● **Page excerpt**:
Medieval Reenactor! these are ALL the things I love to do! the walking/steps we'll have to see..MS...but I'm hopeful and will workout before leaving so maybe will be stronger!??

AND I love sitting and knitting and talking....the pub! haha

I'm not a shopper either. Although DH has us definitely bringing home the 4 bottles of Scotch, a lover of single malts.

Thank you so much for the info!


----------



## Chemchic (Dec 16, 2012)

Medieval Reenactor said:


> I meant Royal Mile. Oops
> 
> In April, "The Hills are Alive With the Sound of.... Lambs"


hahahaaha....and the smell???


----------



## Chemchic (Dec 16, 2012)

● **Dataset**:
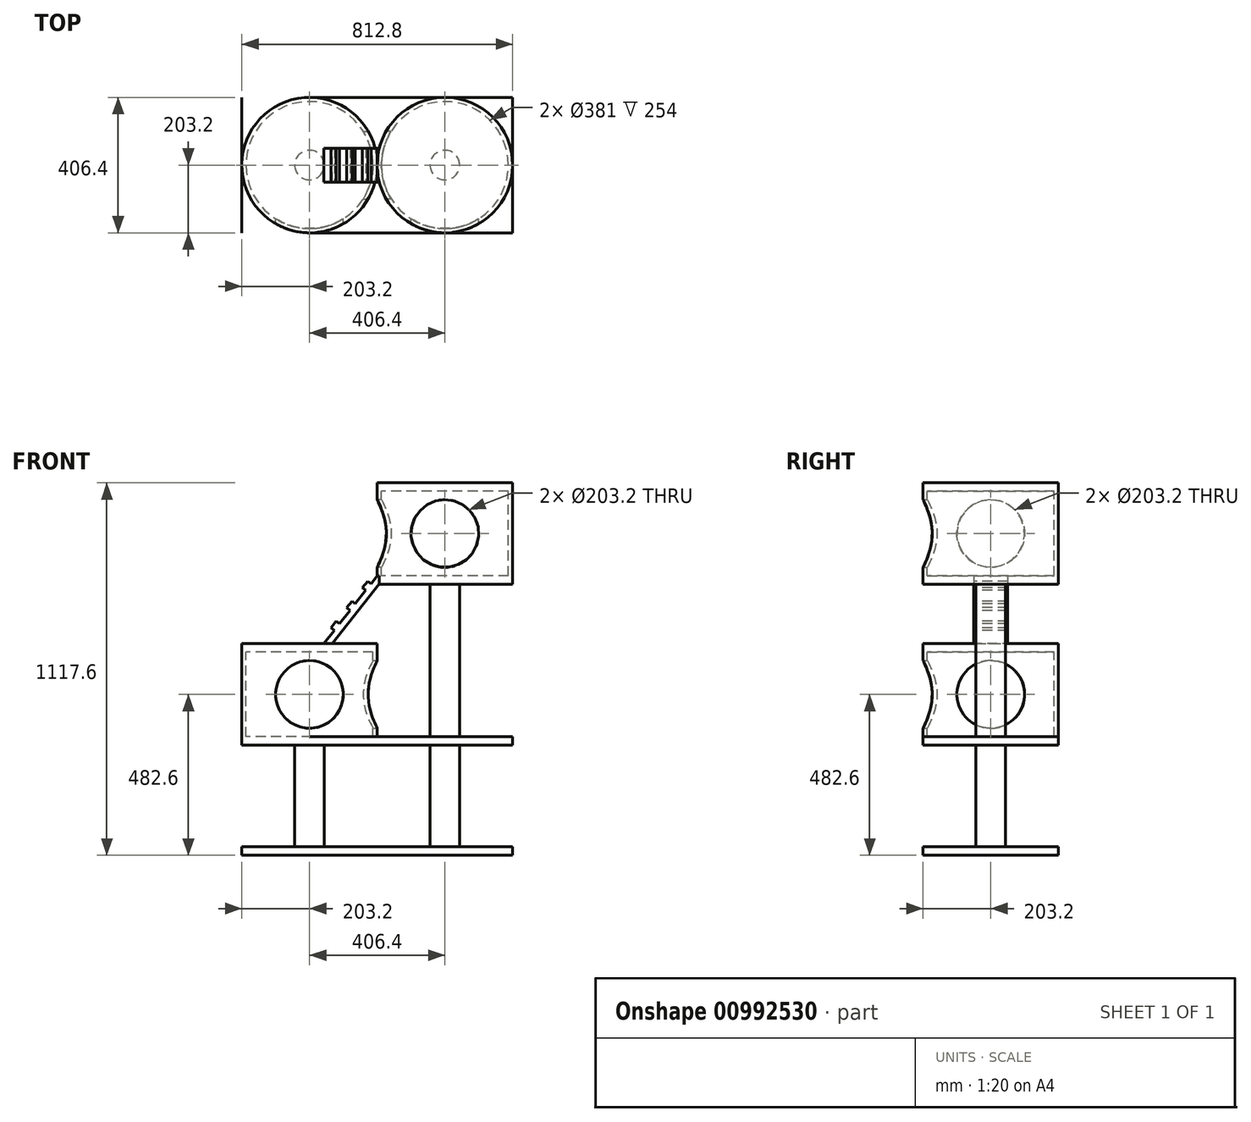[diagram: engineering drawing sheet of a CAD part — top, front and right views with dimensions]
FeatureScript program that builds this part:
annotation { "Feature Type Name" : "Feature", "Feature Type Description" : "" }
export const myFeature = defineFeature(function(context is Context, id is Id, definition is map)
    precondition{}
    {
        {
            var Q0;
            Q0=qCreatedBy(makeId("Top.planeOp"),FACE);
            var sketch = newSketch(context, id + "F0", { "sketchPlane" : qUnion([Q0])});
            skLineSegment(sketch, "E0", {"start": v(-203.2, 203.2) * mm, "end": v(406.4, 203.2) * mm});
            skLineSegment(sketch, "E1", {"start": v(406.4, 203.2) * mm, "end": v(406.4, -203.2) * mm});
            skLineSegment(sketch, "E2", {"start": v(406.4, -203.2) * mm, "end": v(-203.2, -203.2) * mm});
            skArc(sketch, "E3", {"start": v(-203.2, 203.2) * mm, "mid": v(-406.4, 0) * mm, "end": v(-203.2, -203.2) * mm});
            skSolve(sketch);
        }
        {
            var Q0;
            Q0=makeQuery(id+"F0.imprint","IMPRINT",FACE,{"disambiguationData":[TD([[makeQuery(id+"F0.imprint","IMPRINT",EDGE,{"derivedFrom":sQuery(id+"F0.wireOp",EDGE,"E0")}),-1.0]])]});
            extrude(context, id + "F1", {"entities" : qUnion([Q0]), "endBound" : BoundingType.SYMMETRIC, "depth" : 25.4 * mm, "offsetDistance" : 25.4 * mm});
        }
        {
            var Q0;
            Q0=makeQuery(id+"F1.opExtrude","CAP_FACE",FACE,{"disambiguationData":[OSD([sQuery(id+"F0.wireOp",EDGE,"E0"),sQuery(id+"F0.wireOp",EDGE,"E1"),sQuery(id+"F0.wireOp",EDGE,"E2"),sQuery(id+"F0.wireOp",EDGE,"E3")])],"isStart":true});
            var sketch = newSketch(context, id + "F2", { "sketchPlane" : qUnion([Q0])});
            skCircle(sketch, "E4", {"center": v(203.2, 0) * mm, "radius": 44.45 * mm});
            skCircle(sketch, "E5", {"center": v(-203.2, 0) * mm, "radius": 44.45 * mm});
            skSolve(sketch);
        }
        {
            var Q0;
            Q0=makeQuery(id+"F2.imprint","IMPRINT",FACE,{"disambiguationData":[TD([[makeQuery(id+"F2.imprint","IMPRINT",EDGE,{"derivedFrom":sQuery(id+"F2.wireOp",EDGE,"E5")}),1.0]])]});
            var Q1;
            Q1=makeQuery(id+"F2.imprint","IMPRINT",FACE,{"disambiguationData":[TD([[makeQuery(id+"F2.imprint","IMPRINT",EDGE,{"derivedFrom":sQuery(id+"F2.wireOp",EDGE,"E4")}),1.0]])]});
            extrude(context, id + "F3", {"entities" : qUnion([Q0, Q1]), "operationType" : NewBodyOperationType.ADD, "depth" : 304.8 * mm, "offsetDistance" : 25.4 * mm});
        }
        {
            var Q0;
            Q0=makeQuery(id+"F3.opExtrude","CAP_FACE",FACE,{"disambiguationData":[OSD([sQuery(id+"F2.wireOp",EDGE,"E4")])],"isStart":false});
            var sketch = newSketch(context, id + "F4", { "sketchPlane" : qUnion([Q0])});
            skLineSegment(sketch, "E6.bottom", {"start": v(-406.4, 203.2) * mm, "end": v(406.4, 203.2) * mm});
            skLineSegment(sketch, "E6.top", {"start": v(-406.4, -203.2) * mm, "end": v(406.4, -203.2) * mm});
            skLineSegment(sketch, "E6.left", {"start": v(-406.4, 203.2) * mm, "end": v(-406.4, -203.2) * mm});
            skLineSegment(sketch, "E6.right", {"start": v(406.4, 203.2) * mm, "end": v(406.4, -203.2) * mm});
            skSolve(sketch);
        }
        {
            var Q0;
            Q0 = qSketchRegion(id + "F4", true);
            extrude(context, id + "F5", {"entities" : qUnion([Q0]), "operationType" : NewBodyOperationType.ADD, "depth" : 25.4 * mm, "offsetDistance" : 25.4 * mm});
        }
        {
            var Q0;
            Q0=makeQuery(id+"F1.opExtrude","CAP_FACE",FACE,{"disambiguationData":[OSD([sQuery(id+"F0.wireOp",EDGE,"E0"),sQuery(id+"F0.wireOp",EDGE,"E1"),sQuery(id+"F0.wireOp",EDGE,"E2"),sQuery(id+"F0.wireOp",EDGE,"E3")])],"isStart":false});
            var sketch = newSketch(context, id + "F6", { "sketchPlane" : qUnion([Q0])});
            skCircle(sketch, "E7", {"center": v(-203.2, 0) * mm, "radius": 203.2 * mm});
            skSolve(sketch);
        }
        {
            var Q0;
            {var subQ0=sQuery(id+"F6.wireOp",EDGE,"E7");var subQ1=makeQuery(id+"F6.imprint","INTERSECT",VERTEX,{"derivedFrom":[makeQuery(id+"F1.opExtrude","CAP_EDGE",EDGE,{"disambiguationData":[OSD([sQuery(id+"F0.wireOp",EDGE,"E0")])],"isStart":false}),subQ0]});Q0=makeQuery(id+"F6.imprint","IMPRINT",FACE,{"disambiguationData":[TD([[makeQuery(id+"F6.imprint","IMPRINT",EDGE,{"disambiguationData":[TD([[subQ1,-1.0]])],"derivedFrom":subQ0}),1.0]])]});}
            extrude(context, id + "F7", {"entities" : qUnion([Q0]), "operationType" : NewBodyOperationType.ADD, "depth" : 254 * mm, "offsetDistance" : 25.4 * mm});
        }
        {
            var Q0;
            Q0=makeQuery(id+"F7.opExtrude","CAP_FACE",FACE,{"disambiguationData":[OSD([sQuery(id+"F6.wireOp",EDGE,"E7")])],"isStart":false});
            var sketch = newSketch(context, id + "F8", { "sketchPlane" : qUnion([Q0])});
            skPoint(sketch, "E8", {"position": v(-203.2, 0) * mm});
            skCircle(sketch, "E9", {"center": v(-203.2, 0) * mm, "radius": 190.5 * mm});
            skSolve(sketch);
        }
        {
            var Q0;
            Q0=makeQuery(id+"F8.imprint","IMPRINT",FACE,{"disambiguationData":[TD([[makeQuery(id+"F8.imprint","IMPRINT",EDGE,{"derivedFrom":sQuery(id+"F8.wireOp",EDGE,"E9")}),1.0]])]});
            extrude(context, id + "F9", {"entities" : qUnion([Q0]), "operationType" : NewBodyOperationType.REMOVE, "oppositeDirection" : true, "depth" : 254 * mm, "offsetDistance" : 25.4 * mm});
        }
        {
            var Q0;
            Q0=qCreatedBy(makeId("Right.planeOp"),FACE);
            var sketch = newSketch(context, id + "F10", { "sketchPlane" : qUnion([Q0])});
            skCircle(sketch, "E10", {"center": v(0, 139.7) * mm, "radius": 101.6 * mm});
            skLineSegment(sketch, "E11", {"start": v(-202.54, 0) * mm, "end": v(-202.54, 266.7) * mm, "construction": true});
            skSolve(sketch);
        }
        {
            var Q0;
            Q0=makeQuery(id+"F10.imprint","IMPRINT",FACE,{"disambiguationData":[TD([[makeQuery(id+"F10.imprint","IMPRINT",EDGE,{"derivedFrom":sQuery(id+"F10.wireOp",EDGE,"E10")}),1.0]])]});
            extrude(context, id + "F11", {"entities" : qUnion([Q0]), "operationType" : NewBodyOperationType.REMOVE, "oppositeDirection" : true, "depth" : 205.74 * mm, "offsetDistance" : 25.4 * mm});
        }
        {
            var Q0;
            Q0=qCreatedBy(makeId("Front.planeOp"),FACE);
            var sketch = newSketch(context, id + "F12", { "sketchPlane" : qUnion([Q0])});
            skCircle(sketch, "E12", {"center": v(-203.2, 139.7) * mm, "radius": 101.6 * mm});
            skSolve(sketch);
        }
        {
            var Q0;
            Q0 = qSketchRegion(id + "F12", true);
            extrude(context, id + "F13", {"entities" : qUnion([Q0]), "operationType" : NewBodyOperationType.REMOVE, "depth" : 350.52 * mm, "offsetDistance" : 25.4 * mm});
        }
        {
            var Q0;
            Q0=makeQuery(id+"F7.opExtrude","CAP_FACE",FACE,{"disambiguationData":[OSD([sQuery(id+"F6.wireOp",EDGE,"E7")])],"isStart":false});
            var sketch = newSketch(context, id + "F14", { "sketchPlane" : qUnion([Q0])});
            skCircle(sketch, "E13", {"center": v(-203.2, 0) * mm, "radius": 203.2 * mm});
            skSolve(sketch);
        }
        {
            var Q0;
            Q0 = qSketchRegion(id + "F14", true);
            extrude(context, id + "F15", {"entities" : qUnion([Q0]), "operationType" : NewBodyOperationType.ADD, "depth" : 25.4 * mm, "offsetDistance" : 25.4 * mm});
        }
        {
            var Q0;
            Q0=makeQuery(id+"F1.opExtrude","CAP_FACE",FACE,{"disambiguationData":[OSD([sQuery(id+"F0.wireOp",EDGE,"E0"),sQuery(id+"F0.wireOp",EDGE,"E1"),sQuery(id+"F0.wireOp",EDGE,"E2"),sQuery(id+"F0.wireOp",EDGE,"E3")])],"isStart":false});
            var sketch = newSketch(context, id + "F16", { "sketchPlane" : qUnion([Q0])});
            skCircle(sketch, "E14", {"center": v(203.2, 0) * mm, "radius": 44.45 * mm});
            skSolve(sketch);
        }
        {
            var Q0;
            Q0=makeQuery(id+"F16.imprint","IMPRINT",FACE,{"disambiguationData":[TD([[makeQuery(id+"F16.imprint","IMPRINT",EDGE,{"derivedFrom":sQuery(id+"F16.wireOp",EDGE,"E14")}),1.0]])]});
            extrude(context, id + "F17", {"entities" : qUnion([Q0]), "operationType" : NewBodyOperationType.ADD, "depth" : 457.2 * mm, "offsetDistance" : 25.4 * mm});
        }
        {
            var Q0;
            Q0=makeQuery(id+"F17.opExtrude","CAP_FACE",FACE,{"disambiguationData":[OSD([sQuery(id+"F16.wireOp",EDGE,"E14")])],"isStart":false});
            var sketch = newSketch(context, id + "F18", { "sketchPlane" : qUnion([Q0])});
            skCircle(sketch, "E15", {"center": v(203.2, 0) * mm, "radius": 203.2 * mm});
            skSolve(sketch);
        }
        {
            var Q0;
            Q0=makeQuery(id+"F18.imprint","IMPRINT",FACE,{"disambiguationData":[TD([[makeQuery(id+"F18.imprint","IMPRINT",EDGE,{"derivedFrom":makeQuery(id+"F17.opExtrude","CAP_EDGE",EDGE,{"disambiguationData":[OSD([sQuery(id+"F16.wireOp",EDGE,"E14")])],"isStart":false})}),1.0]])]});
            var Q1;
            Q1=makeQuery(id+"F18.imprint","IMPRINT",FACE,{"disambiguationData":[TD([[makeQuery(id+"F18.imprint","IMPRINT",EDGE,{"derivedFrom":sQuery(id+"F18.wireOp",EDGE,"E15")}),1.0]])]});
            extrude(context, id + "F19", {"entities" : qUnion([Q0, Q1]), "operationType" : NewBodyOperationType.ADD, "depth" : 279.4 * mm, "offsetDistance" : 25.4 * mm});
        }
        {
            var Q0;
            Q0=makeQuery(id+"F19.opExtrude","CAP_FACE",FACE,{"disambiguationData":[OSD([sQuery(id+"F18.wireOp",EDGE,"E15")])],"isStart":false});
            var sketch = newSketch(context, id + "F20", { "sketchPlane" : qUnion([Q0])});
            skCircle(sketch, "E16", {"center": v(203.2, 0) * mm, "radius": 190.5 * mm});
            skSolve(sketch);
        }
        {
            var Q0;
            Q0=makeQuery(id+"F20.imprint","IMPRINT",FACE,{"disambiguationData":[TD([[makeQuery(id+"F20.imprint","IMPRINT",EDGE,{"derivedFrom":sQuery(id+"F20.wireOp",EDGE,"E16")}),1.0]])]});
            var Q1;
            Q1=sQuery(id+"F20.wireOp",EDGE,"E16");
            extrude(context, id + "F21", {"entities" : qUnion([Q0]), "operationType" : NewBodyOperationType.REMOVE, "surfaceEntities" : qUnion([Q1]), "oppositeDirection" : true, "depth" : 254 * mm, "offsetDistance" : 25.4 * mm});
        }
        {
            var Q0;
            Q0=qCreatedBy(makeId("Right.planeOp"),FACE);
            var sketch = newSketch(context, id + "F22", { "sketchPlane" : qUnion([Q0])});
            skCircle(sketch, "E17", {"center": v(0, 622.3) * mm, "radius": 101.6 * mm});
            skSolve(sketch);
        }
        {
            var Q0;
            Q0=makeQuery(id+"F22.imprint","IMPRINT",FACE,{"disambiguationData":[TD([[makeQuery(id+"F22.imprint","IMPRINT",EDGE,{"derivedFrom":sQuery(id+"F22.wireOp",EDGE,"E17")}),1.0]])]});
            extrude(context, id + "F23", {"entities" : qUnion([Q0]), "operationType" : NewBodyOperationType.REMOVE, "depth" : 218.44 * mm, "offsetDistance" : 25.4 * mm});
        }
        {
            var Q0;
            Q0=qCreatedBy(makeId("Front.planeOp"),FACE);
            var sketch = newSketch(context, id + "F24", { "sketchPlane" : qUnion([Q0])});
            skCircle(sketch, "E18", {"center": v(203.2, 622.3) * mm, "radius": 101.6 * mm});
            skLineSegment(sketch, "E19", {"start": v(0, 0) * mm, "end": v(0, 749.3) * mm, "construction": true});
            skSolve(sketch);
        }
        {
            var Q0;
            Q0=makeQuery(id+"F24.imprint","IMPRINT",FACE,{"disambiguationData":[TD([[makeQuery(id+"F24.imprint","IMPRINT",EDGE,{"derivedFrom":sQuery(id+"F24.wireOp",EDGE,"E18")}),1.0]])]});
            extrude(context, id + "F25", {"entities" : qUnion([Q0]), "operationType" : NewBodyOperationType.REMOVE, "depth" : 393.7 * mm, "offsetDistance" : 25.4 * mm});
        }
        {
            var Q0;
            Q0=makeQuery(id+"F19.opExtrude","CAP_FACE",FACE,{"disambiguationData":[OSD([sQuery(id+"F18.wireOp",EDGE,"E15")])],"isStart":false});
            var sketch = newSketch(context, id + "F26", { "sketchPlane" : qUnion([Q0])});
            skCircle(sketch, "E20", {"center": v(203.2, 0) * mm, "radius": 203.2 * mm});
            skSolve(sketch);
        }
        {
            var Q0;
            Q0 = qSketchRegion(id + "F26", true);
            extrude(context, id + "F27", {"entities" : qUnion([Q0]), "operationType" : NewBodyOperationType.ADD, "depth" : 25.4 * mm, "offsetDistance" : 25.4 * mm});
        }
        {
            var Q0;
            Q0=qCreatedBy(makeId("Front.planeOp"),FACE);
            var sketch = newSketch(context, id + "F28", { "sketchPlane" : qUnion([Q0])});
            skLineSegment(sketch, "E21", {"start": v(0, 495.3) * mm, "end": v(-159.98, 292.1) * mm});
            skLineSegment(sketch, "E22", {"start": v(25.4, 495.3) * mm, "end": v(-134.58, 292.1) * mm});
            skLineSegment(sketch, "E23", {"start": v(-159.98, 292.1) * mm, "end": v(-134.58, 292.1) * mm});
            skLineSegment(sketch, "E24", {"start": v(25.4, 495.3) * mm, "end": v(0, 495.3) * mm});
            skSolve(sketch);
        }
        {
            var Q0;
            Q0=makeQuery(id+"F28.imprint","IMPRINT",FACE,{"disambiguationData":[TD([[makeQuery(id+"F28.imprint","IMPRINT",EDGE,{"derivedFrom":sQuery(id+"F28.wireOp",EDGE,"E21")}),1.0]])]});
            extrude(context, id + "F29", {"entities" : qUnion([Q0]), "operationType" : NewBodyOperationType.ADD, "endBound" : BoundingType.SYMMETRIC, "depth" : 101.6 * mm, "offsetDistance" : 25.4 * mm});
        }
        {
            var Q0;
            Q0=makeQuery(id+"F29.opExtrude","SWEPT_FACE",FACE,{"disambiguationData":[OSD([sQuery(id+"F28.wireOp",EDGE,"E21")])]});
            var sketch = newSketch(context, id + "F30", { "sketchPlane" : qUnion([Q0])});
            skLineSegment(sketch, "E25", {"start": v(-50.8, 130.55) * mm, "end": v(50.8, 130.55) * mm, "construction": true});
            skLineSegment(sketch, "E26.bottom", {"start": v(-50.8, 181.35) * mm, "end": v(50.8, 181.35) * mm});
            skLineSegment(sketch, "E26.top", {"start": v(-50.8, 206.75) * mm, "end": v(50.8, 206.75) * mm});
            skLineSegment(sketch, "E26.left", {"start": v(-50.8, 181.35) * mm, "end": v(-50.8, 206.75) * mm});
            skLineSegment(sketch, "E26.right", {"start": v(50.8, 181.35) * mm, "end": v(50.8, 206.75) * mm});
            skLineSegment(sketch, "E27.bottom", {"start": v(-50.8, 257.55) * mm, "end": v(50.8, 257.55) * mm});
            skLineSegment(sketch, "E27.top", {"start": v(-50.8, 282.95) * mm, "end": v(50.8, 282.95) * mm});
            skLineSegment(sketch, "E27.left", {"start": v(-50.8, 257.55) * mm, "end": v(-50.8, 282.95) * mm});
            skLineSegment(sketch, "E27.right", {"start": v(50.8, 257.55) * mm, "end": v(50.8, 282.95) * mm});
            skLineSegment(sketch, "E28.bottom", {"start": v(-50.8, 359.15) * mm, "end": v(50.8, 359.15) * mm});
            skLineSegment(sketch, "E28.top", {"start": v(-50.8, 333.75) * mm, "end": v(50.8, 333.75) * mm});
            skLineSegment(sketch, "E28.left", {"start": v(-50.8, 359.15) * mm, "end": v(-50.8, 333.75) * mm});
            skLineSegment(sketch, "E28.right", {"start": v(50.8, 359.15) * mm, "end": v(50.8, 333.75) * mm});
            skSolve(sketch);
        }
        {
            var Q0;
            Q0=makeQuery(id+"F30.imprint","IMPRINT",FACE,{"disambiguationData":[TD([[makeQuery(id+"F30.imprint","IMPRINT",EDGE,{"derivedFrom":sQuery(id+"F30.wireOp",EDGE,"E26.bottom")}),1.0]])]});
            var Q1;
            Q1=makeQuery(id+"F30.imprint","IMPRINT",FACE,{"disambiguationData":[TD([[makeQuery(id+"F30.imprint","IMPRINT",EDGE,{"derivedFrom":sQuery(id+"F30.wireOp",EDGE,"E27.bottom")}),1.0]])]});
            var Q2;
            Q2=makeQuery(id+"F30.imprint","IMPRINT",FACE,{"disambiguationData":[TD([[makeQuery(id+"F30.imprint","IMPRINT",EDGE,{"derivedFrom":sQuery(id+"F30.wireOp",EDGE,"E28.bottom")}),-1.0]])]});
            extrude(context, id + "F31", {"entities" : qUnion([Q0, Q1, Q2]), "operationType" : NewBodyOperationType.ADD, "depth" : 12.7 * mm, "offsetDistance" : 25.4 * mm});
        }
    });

● **Request 1**:
List every word of two or more letters that appears entirely in capital letters in the forum excerpt, in the order it appears.
● **Request 2**:
Return the part of the forum excerpt starting at "AND I love sitting" and ending at "for the info!".
● **Request 3**:
Carry the forum excerpt forward from the point where it stops.

● **Written answer 1**:
ALL, MS, AND, DH

● **Written answer 2**:
AND I love sitting and knitting and talking....the pub! haha

I'm not a shopper either. Although DH has us definitely bringing home the 4 bottles of Scotch, a lover of single malts.

Thank you so much for the info!

● **Written answer 3**:
SFCMommy said:


> My cousin and I did a Scottish tour in 2012. It was wonderful! We planned our trip in August to see the Military Tattoo at Edinburgh Castle. Awesome! We also ate at the Greyfriars' Bobby pub, (yummy!) visited Bobby's grave, and took a selfie with his statue. Holyrood is a great place to visit! We were fortunate that the heather was late to bloom, so we saw it everywhere!! Finding yarn, however, was difficult. There's woolen things all over to buy, but where is the Scottish yarn? One place told me the Scottish Wool Board buys up most of the wool and ships it to China. (Really?) I was also told the Scottish don't use the black wool. (Really?) Anyone have more information to verify or deny this? I DID manage to find one small yarn shop on the street at the base of the cliff where the Edinburgh Castle is. It was run by a Canadian gal. After coming home, I read on KP that yarn can be found in a large department store on the "Royal Mile,"...that's the street beginning right at the Edinburgh Castle gate and going straight down the hill for a mile, ending near Holyrood.


This sounds GRAND, SFCMommy!!! perfect to do's.

Wow...we have a wonderful list of things to do. I didn't think you could find ANY yarn skeined up....in a lot of "yarn centric" countries, they export it (eg, South America, etc)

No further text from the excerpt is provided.